Le départ est prévu à Colera.
La peste soit de Colera, suis-je tenté de pe...nser non par
absence de places de stationnement mais, plus grave, par absence de
soleil. Le village marque la frontière avec une zone
nuageuse
imprévue au programme. La
brume côtière s’évanouit sans
même que j'y
prenne garde. La journée se conforme à mes
espérances. La tenue d'hiver peut rester au frais dans la
camionnette.
Les 75 premiers mètres de
dénivelée sont consacrés à
l'ascension routière du Coll
de Sant Antoni qui figure déjà
à mon palmarès.
Km 1,3
Une pancarte précise les destinations proposées
par le
chemin de droite : Sant Miquel de Colera, Castell de Molinas, Dolmen de
Puig d'Esquers.
Je n'ai pas envisagé de pèlerinage
à Sant Miquel mais
cette piste emprunte tous les cols que j'entends franchir.
Sans avoir produit le nombre de tours de roues estimé pour
atteindre mon premier objectif, un col se présente.
Un col
doté d'un panneau imposant...
qui n'affiche pas de nom de col.
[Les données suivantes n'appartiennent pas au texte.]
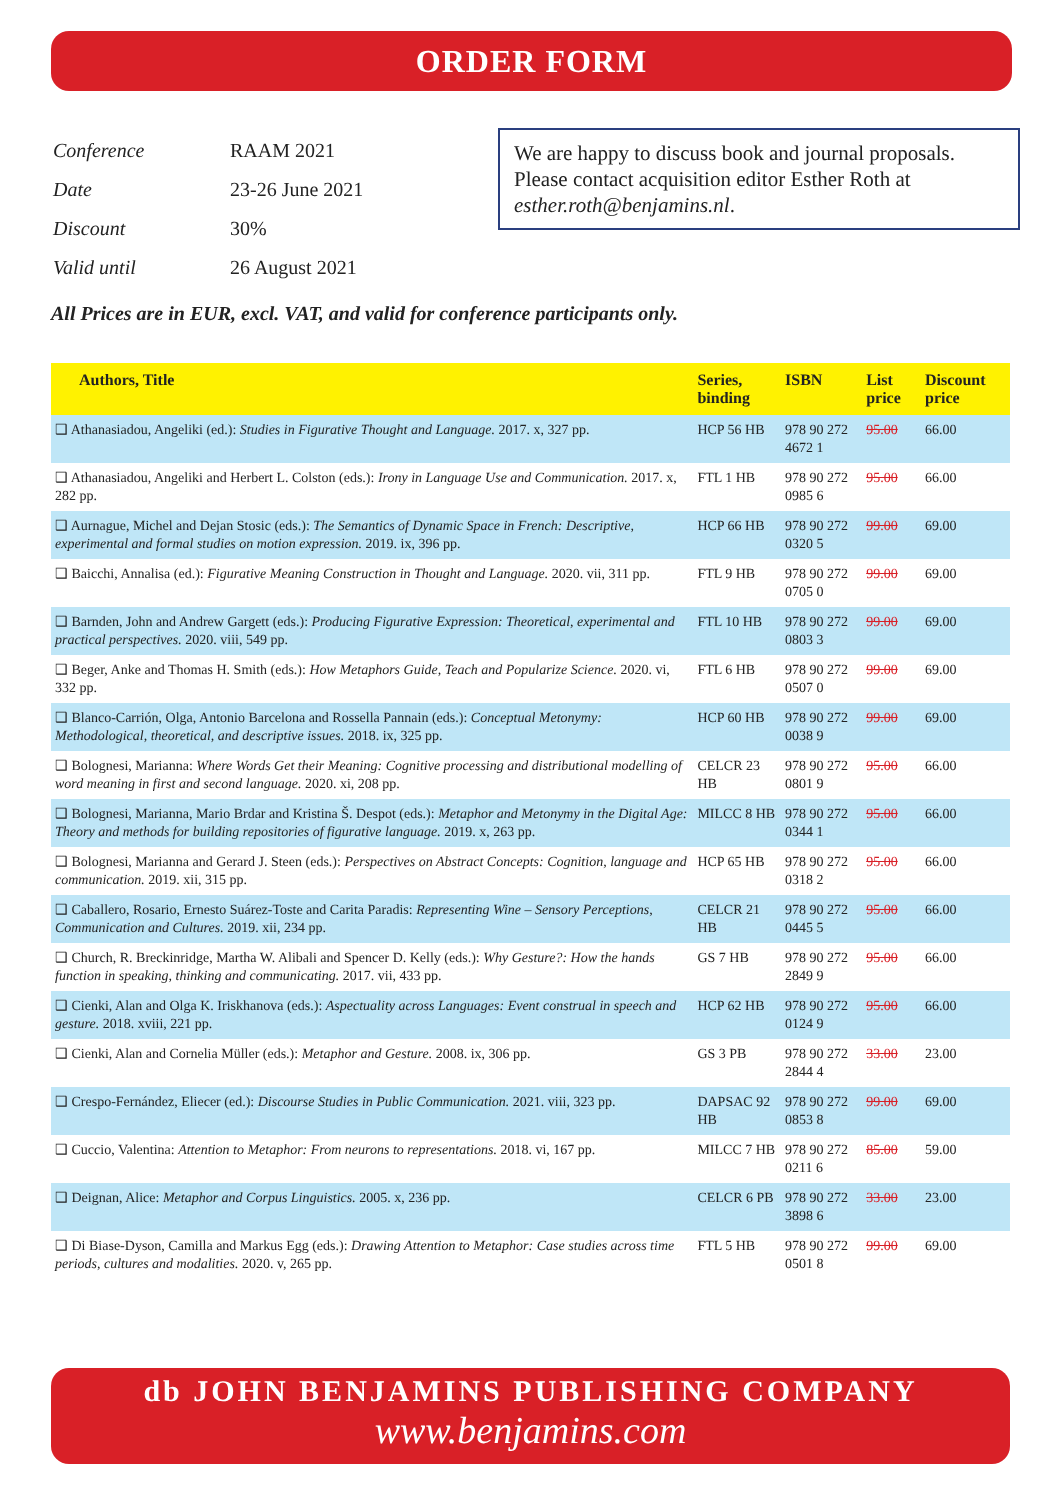ORDER FORM
| Conference | RAAM 2021 |
| Date | 23-26 June 2021 |
| Discount | 30% |
| Valid until | 26 August 2021 |
We are happy to discuss book and journal proposals.
Please contact acquisition editor Esther Roth at esther.roth@benjamins.nl.
All Prices are in EUR, excl. VAT, and valid for conference participants only.
| Authors, Title | Series, binding | ISBN | List price | Discount price |
| --- | --- | --- | --- | --- |
| ❑ Athanasiadou, Angeliki (ed.): Studies in Figurative Thought and Language. 2017. x, 327 pp. | HCP 56 HB | 978 90 272 4672 1 | 95.00 | 66.00 |
| ❑ Athanasiadou, Angeliki and Herbert L. Colston (eds.): Irony in Language Use and Communication. 2017. x, 282 pp. | FTL 1 HB | 978 90 272 0985 6 | 95.00 | 66.00 |
| ❑ Aurnague, Michel and Dejan Stosic (eds.): The Semantics of Dynamic Space in French: Descriptive, experimental and formal studies on motion expression. 2019. ix, 396 pp. | HCP 66 HB | 978 90 272 0320 5 | 99.00 | 69.00 |
| ❑ Baicchi, Annalisa (ed.): Figurative Meaning Construction in Thought and Language. 2020. vii, 311 pp. | FTL 9 HB | 978 90 272 0705 0 | 99.00 | 69.00 |
| ❑ Barnden, John and Andrew Gargett (eds.): Producing Figurative Expression: Theoretical, experimental and practical perspectives. 2020. viii, 549 pp. | FTL 10 HB | 978 90 272 0803 3 | 99.00 | 69.00 |
| ❑ Beger, Anke and Thomas H. Smith (eds.): How Metaphors Guide, Teach and Popularize Science. 2020. vi, 332 pp. | FTL 6 HB | 978 90 272 0507 0 | 99.00 | 69.00 |
| ❑ Blanco-Carrión, Olga, Antonio Barcelona and Rossella Pannain (eds.): Conceptual Metonymy: Methodological, theoretical, and descriptive issues. 2018. ix, 325 pp. | HCP 60 HB | 978 90 272 0038 9 | 99.00 | 69.00 |
| ❑ Bolognesi, Marianna: Where Words Get their Meaning: Cognitive processing and distributional modelling of word meaning in first and second language. 2020. xi, 208 pp. | CELCR 23 HB | 978 90 272 0801 9 | 95.00 | 66.00 |
| ❑ Bolognesi, Marianna, Mario Brdar and Kristina Š. Despot (eds.): Metaphor and Metonymy in the Digital Age: Theory and methods for building repositories of figurative language. 2019. x, 263 pp. | MILCC 8 HB | 978 90 272 0344 1 | 95.00 | 66.00 |
| ❑ Bolognesi, Marianna and Gerard J. Steen (eds.): Perspectives on Abstract Concepts: Cognition, language and communication. 2019. xii, 315 pp. | HCP 65 HB | 978 90 272 0318 2 | 95.00 | 66.00 |
| ❑ Caballero, Rosario, Ernesto Suárez-Toste and Carita Paradis: Representing Wine – Sensory Perceptions, Communication and Cultures. 2019. xii, 234 pp. | CELCR 21 HB | 978 90 272 0445 5 | 95.00 | 66.00 |
| ❑ Church, R. Breckinridge, Martha W. Alibali and Spencer D. Kelly (eds.): Why Gesture?: How the hands function in speaking, thinking and communicating. 2017. vii, 433 pp. | GS 7 HB | 978 90 272 2849 9 | 95.00 | 66.00 |
| ❑ Cienki, Alan and Olga K. Iriskhanova (eds.): Aspectuality across Languages: Event construal in speech and gesture. 2018. xviii, 221 pp. | HCP 62 HB | 978 90 272 0124 9 | 95.00 | 66.00 |
| ❑ Cienki, Alan and Cornelia Müller (eds.): Metaphor and Gesture. 2008. ix, 306 pp. | GS 3 PB | 978 90 272 2844 4 | 33.00 | 23.00 |
| ❑ Crespo-Fernández, Eliecer (ed.): Discourse Studies in Public Communication. 2021. viii, 323 pp. | DAPSAC 92 HB | 978 90 272 0853 8 | 99.00 | 69.00 |
| ❑ Cuccio, Valentina: Attention to Metaphor: From neurons to representations. 2018. vi, 167 pp. | MILCC 7 HB | 978 90 272 0211 6 | 85.00 | 59.00 |
| ❑ Deignan, Alice: Metaphor and Corpus Linguistics. 2005. x, 236 pp. | CELCR 6 PB | 978 90 272 3898 6 | 33.00 | 23.00 |
| ❑ Di Biase-Dyson, Camilla and Markus Egg (eds.): Drawing Attention to Metaphor: Case studies across time periods, cultures and modalities. 2020. v, 265 pp. | FTL 5 HB | 978 90 272 0501 8 | 99.00 | 69.00 |
db JOHN BENJAMINS PUBLISHING COMPANY
www.benjamins.com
En compensation il expose une carte
des environs. Et sur cette carte, je lis, à l'emplacement
même où je me trouve : Coll de la
Perica.
Le premier passage de l'année n'était pas
prévu au programme.
Il ne figure pas sur mon extrait de carte. Je croyais la
période des cadeaux expirée. Il est vrai que par
ce
temps, le mois du blanc ne peut prendre la relève.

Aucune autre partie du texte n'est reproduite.